The metaphor there isn’t the most flattering (noxious weed?) but at least he suggests that those Mormon critics are still part of the garden. It’s a nod to the idea of inclusivity, which was the main thrust of Jorgensen’s speech. What he perceives, though, is that we all still have this stumbling block of skepticism, and, more importantly, a willingness to privilege that skepticism over our Mormon-ness. And where does that skepticism come from? University training, of course, and the isms that come with it:
Then, having absorbed the world and all of its attractive graces and having replaced the spiritual authority figures of our youth with new-found Sophic authorities, we sally to our separate Zions in the tops of the mountains, flourishing newly won and brightly burnished “objectivity,” a quiver-full of tyrannical and dogmatic literary ideologies, bristling with a wonderful array of arcane critical tools, and a helmet brimming with ardent appreciation for those who profess the gospels of immoralism, atheism, nihilism, negativism, perversity, rebelliousness, doubt, disbelief, and disorder. With a world view fraught with what Thomas Mann has called a “sympathy for the abyss,” we survey the field, full of troops ill-equipped with Urims and Thummims, Liahonas, and the Peepstones of Faith, we strap on the breastplate of humanism and lower our lances of Marxism, Deconstructionism, Post-Structuralism, Feminism, or Reformed New Criticism and boot-up our computers in the cause of Mormon letters–sans its so-called (shudder) essences.

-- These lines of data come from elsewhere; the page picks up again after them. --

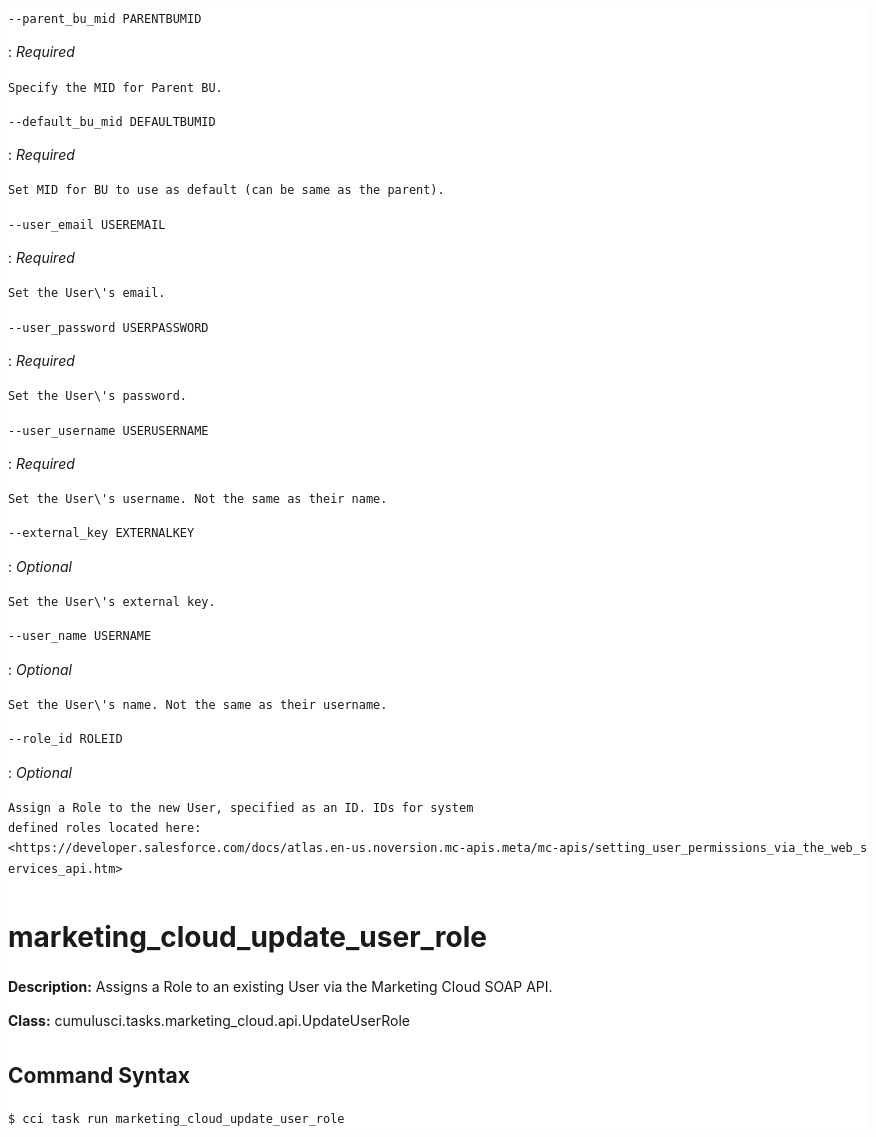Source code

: `--parent_bu_mid PARENTBUMID`

: _Required_

    Specify the MID for Parent BU.

`--default_bu_mid DEFAULTBUMID`

: _Required_

    Set MID for BU to use as default (can be same as the parent).

`--user_email USEREMAIL`

: _Required_

    Set the User\'s email.

`--user_password USERPASSWORD`

: _Required_

    Set the User\'s password.

`--user_username USERUSERNAME`

: _Required_

    Set the User\'s username. Not the same as their name.

`--external_key EXTERNALKEY`

: _Optional_

    Set the User\'s external key.

`--user_name USERNAME`

: _Optional_

    Set the User\'s name. Not the same as their username.

`--role_id ROLEID`

: _Optional_

    Assign a Role to the new User, specified as an ID. IDs for system
    defined roles located here:
    <https://developer.salesforce.com/docs/atlas.en-us.noversion.mc-apis.meta/mc-apis/setting_user_permissions_via_the_web_services_api.htm>

# **marketing_cloud_update_user_role**

**Description:** Assigns a Role to an existing User via the Marketing
Cloud SOAP API.

**Class:** cumulusci.tasks.marketing_cloud.api.UpdateUserRole

## Command Syntax

`$ cci task run marketing_cloud_update_user_role`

This type of rhetoric, along with the bugaboos of -isms, may seem old-fashioned to the modern reader. But remember that this speech is taking place in 1992, the culture wars (in belated fashion as usual) were raging in Utah, especially at BYU. A year later the September Six excommunications would happen, and the BYU English department (which at this time the AML centered around [2. Ahem.]) would be torn apart. This essay, then, is much more reactionary than it reads today. Because to be honest, it reads a bit silly now. On the other hand, I admire the fiery, sly rhetoric. And I don’t think that he’s wholly wrong: I experienced vestiges of (non-Mormon) one-note-ism ideologues in grad school just six years later. Talk about essentializing.

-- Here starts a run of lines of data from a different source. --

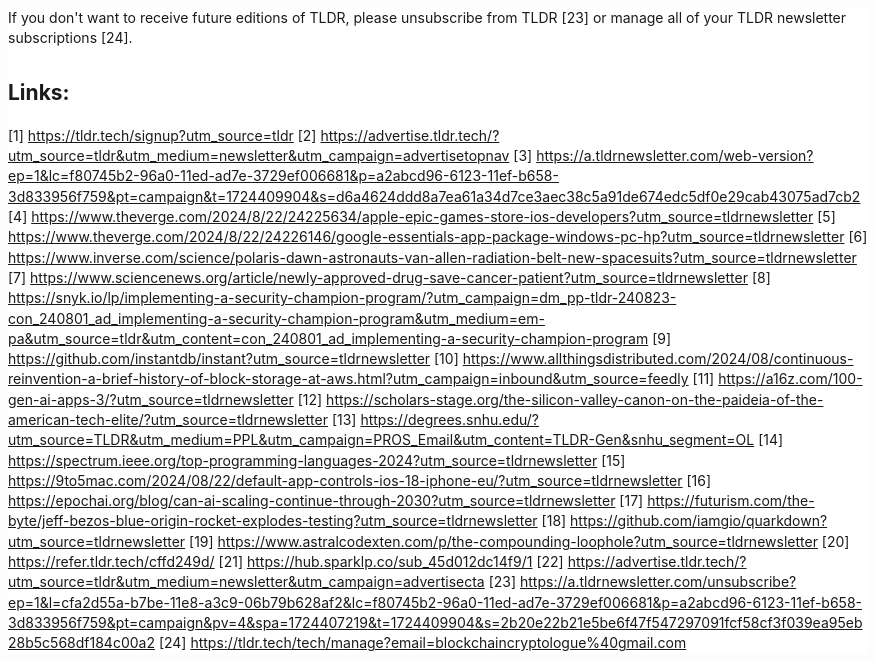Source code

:If you don't want to receive future editions of TLDR, please
unsubscribe from TLDR [23] or manage all of your TLDR newsletter
subscriptions [24]. 

 

Links:
------
[1] https://tldr.tech/signup?utm_source=tldr
[2] https://advertise.tldr.tech/?utm_source=tldr&utm_medium=newsletter&utm_campaign=advertisetopnav
[3] https://a.tldrnewsletter.com/web-version?ep=1&lc=f80745b2-96a0-11ed-ad7e-3729ef006681&p=a2abcd96-6123-11ef-b658-3d833956f759&pt=campaign&t=1724409904&s=d6a4624ddd8a7ea61a34d7ce3aec38c5a91de674edc5df0e29cab43075ad7cb2
[4] https://www.theverge.com/2024/8/22/24225634/apple-epic-games-store-ios-developers?utm_source=tldrnewsletter
[5] https://www.theverge.com/2024/8/22/24226146/google-essentials-app-package-windows-pc-hp?utm_source=tldrnewsletter
[6] https://www.inverse.com/science/polaris-dawn-astronauts-van-allen-radiation-belt-new-spacesuits?utm_source=tldrnewsletter
[7] https://www.sciencenews.org/article/newly-approved-drug-save-cancer-patient?utm_source=tldrnewsletter
[8] https://snyk.io/lp/implementing-a-security-champion-program/?utm_campaign=dm_pp-tldr-240823-con_240801_ad_implementing-a-security-champion-program&utm_medium=em-pa&utm_source=tldr&utm_content=con_240801_ad_implementing-a-security-champion-program
[9] https://github.com/instantdb/instant?utm_source=tldrnewsletter
[10] https://www.allthingsdistributed.com/2024/08/continuous-reinvention-a-brief-history-of-block-storage-at-aws.html?utm_campaign=inbound&utm_source=feedly
[11] https://a16z.com/100-gen-ai-apps-3/?utm_source=tldrnewsletter
[12] https://scholars-stage.org/the-silicon-valley-canon-on-the-paideia-of-the-american-tech-elite/?utm_source=tldrnewsletter
[13] https://degrees.snhu.edu/?utm_source=TLDR&utm_medium=PPL&utm_campaign=PROS_Email&utm_content=TLDR-Gen&snhu_segment=OL
[14] https://spectrum.ieee.org/top-programming-languages-2024?utm_source=tldrnewsletter
[15] https://9to5mac.com/2024/08/22/default-app-controls-ios-18-iphone-eu/?utm_source=tldrnewsletter
[16] https://epochai.org/blog/can-ai-scaling-continue-through-2030?utm_source=tldrnewsletter
[17] https://futurism.com/the-byte/jeff-bezos-blue-origin-rocket-explodes-testing?utm_source=tldrnewsletter
[18] https://github.com/iamgio/quarkdown?utm_source=tldrnewsletter
[19] https://www.astralcodexten.com/p/the-compounding-loophole?utm_source=tldrnewsletter
[20] https://refer.tldr.tech/cffd249d/
[21] https://hub.sparklp.co/sub_45d012dc14f9/1
[22] https://advertise.tldr.tech/?utm_source=tldr&utm_medium=newsletter&utm_campaign=advertisecta
[23] https://a.tldrnewsletter.com/unsubscribe?ep=1&l=cfa2d55a-b7be-11e8-a3c9-06b79b628af2&lc=f80745b2-96a0-11ed-ad7e-3729ef006681&p=a2abcd96-6123-11ef-b658-3d833956f759&pt=campaign&pv=4&spa=1724407219&t=1724409904&s=2b20e22b21e5be6f47f547297091fcf58cf3f039ea95eb28b5c568df184c00a2
[24] https://tldr.tech/tech/manage?email=blockchaincryptologue%40gmail.com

What I think Cracroft misses here, though, is that Mormonism is tainted with a whole host of other -isms. This is a theme I will get back to, but to put it bluntly: we’re all hybrids, literary critics or not. Add to the list: libertarianism, consumerism, conservatism, liberalism, dogmatism, athleticism, middlebrowism, self-help-ism, scientism, anti-scientism, so on and so forth, name your poison. This doesn’t mean that some aren’t more infected than others or that some -isms aren’t more problematic than others. It does mean, though, that as, Jorgensen, noted essentializing is problematic (although so is the inability to take some stabs at defining audiences and boundaries brought on by a fear of being accused of essentialism).

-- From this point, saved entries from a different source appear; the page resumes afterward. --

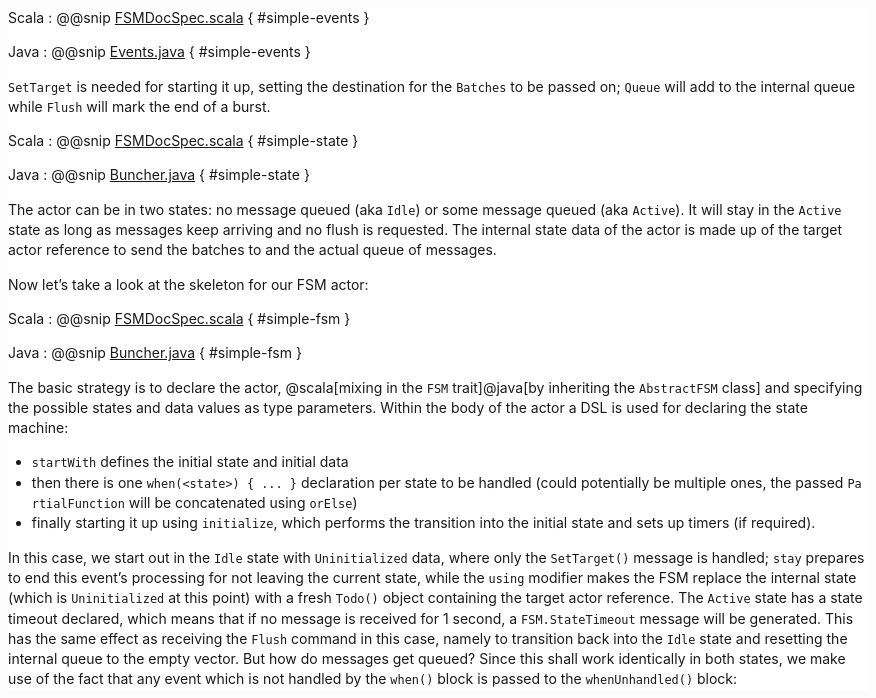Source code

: Scala
:  @@snip [FSMDocSpec.scala](/akka-docs/src/test/scala/docs/actor/FSMDocSpec.scala) { #simple-events }

Java
:  @@snip [Events.java](/akka-docs/src/test/java/jdocs/actor/fsm/Events.java) { #simple-events }

`SetTarget` is needed for starting it up, setting the destination for the
`Batches` to be passed on; `Queue` will add to the internal queue while
`Flush` will mark the end of a burst.

Scala
:  @@snip [FSMDocSpec.scala](/akka-docs/src/test/scala/docs/actor/FSMDocSpec.scala) { #simple-state }

Java
:  @@snip [Buncher.java](/akka-docs/src/test/java/jdocs/actor/fsm/Buncher.java) { #simple-state }

The actor can be in two states: no message queued (aka `Idle`) or some
message queued (aka `Active`). It will stay in the `Active` state as long as
messages keep arriving and no flush is requested. The internal state data of
the actor is made up of the target actor reference to send the batches to and
the actual queue of messages.

Now let’s take a look at the skeleton for our FSM actor:

Scala
:  @@snip [FSMDocSpec.scala](/akka-docs/src/test/scala/docs/actor/FSMDocSpec.scala) { #simple-fsm }

Java
:  @@snip [Buncher.java](/akka-docs/src/test/java/jdocs/actor/fsm/Buncher.java) { #simple-fsm }

The basic strategy is to declare the actor, @scala[mixing in the `FSM` trait]@java[by inheriting the `AbstractFSM` class]
and specifying the possible states and data values as type parameters. Within
the body of the actor a DSL is used for declaring the state machine:

 * `startWith` defines the initial state and initial data
 * then there is one `when(<state>) { ... }` declaration per state to be
handled (could potentially be multiple ones, the passed
`PartialFunction` will be concatenated using `orElse`)
 * finally starting it up using `initialize`, which performs the
transition into the initial state and sets up timers (if required).

In this case, we start out in the `Idle` state with `Uninitialized` data, where
only the `SetTarget()` message is handled; `stay` prepares to end this
event’s processing for not leaving the current state, while the `using`
modifier makes the FSM replace the internal state (which is `Uninitialized`
at this point) with a fresh `Todo()` object containing the target actor
reference. The `Active` state has a state timeout declared, which means that
if no message is received for 1 second, a `FSM.StateTimeout` message will be
generated. This has the same effect as receiving the `Flush` command in this
case, namely to transition back into the `Idle` state and resetting the
internal queue to the empty vector. But how do messages get queued? Since this
shall work identically in both states, we make use of the fact that any event
which is not handled by the `when()` block is passed to the
`whenUnhandled()` block:
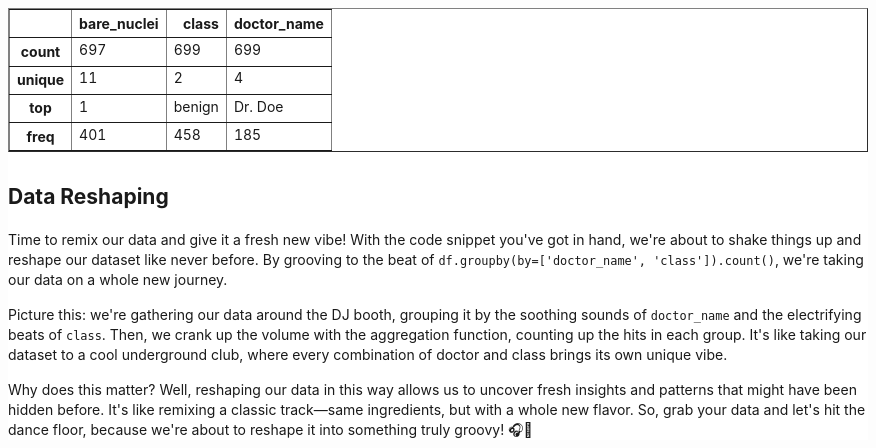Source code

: </style>
<table border="1" class="dataframe">
  <thead>
    <tr style="text-align: right;">
      <th></th>
      <th>bare_nuclei</th>
      <th>class</th>
      <th>doctor_name</th>
    </tr>
  </thead>
  <tbody>
    <tr>
      <th>count</th>
      <td>697</td>
      <td>699</td>
      <td>699</td>
    </tr>
    <tr>
      <th>unique</th>
      <td>11</td>
      <td>2</td>
      <td>4</td>
    </tr>
    <tr>
      <th>top</th>
      <td>1</td>
      <td>benign</td>
      <td>Dr. Doe</td>
    </tr>
    <tr>
      <th>freq</th>
      <td>401</td>
      <td>458</td>
      <td>185</td>
    </tr>
  </tbody>
</table>
</div>

## Data Reshaping

Time to remix our data and give it a fresh new vibe! With the code snippet you've got in hand, we're about to shake things up and reshape our dataset like never before. By grooving to the beat of `df.groupby(by=['doctor_name', 'class']).count()`, we're taking our data on a whole new journey.

Picture this: we're gathering our data around the DJ booth, grouping it by the soothing sounds of `doctor_name` and the electrifying beats of `class`. Then, we crank up the volume with the aggregation function, counting up the hits in each group. It's like taking our dataset to a cool underground club, where every combination of doctor and class brings its own unique vibe.

Why does this matter? Well, reshaping our data in this way allows us to uncover fresh insights and patterns that might have been hidden before. It's like remixing a classic track—same ingredients, but with a whole new flavor. So, grab your data and let's hit the dance floor, because we're about to reshape it into something truly groovy! 🎧💃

It also ignores that Mormonism can be in productive dialogue with other -isms. Syncretism [3. Syncretism is the attempt to meld various beliefs and faith practices together.] may not be workable, considering Mormonism’s relationship with (or rather the continuing presence of) the LDS Church, which provides a set of (sometimes a bit fuzzy) institutional boundaries, but eclecticism [4. Eclecticism is the use of methods/ideas from various socio-cultural schools/strains of thought/critical lens without committing to the whole of the project.] certainly is. And I would argue that it’s impossible to do literary criticism without engaging in eclecticism. Cracroft isn’t identifying here what’s wrong with Mormon critics so much as what’s wrong with bad [5. Clumsy is probably a better adjective. I don’t wish to impute motive so much as execution.] literary critics.